(Extracted records)

######

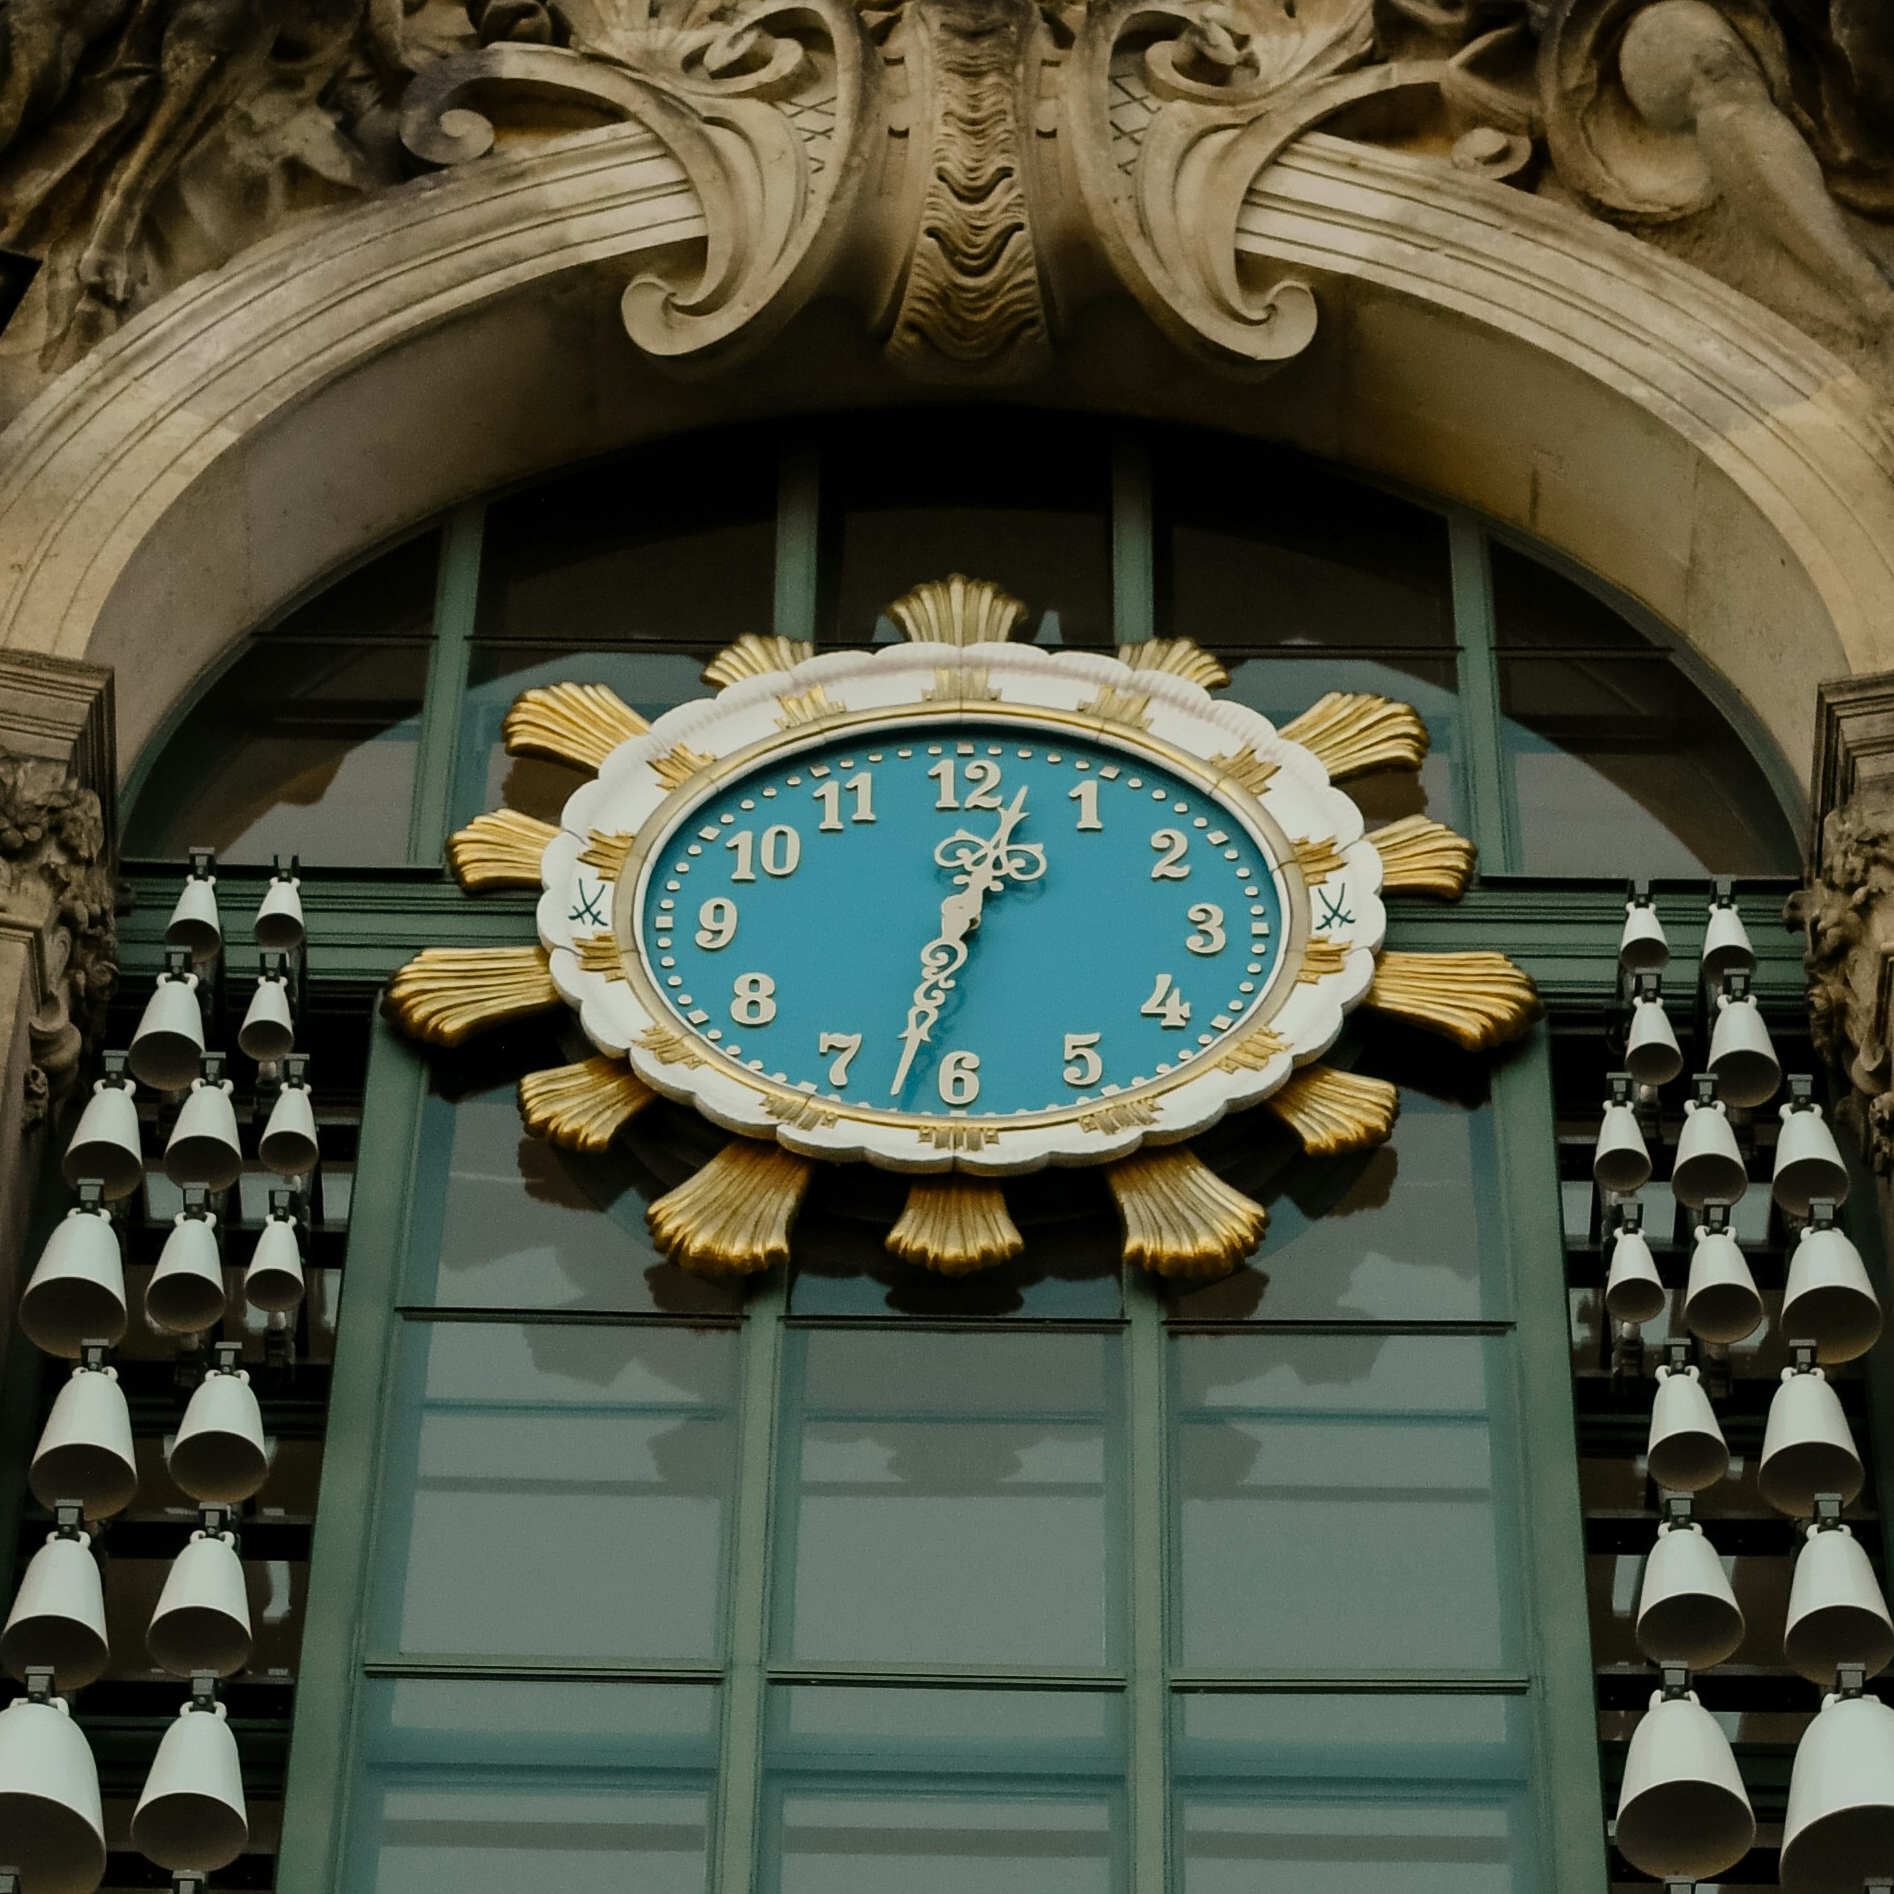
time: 12:32
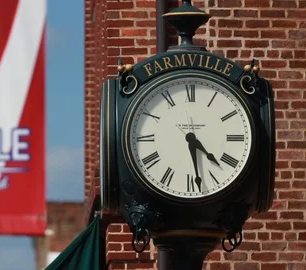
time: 4:28
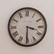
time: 3:30
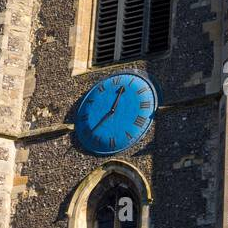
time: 12:38
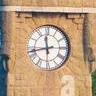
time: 11:42
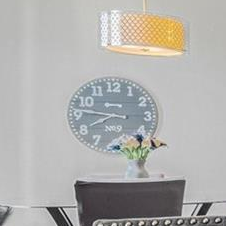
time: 7:46
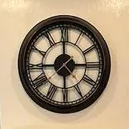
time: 2:59
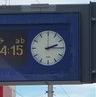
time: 2:15
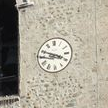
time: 3:48
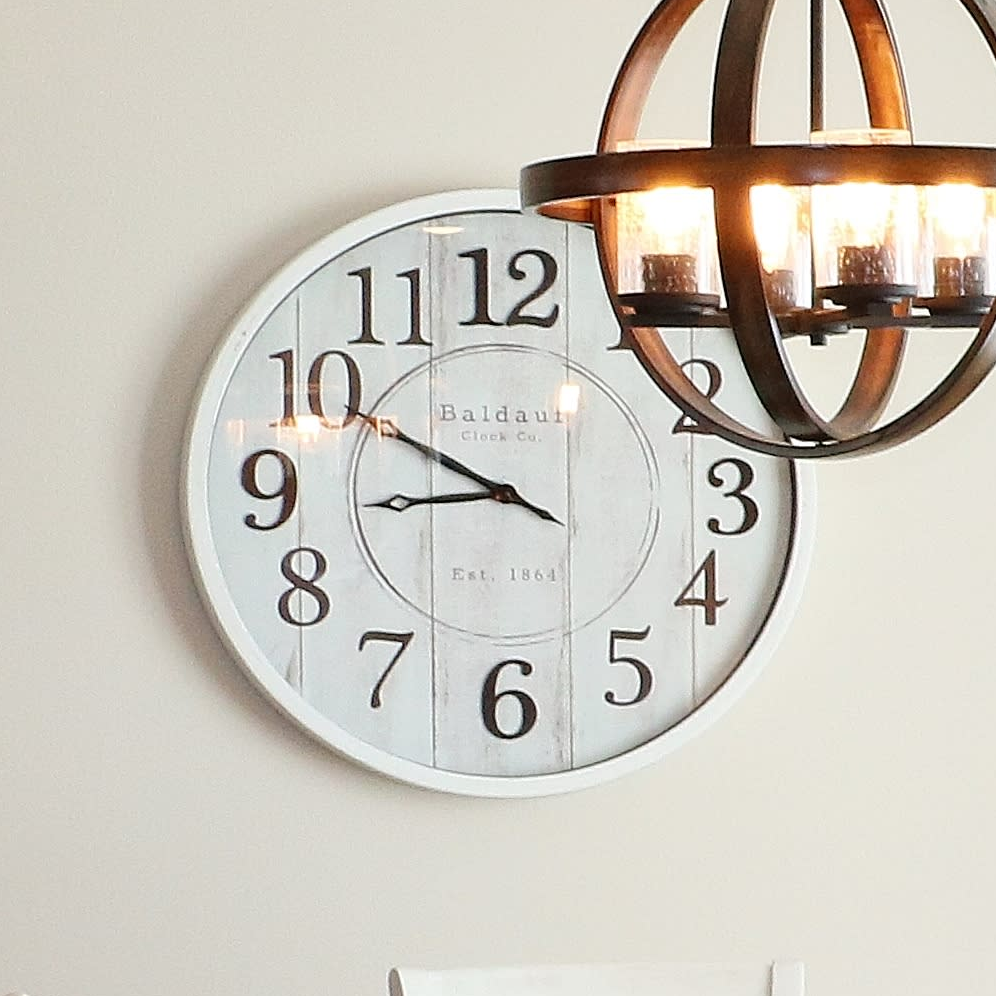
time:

######

◆ Directive ◆
Please copy the material above line for line, leaving the pictures out.

◆ Exercise result ◆
time: 12:32
time: 4:28
time: 3:30
time: 12:38
time: 11:42
time: 7:46
time: 2:59
time: 2:15
time: 3:48
time:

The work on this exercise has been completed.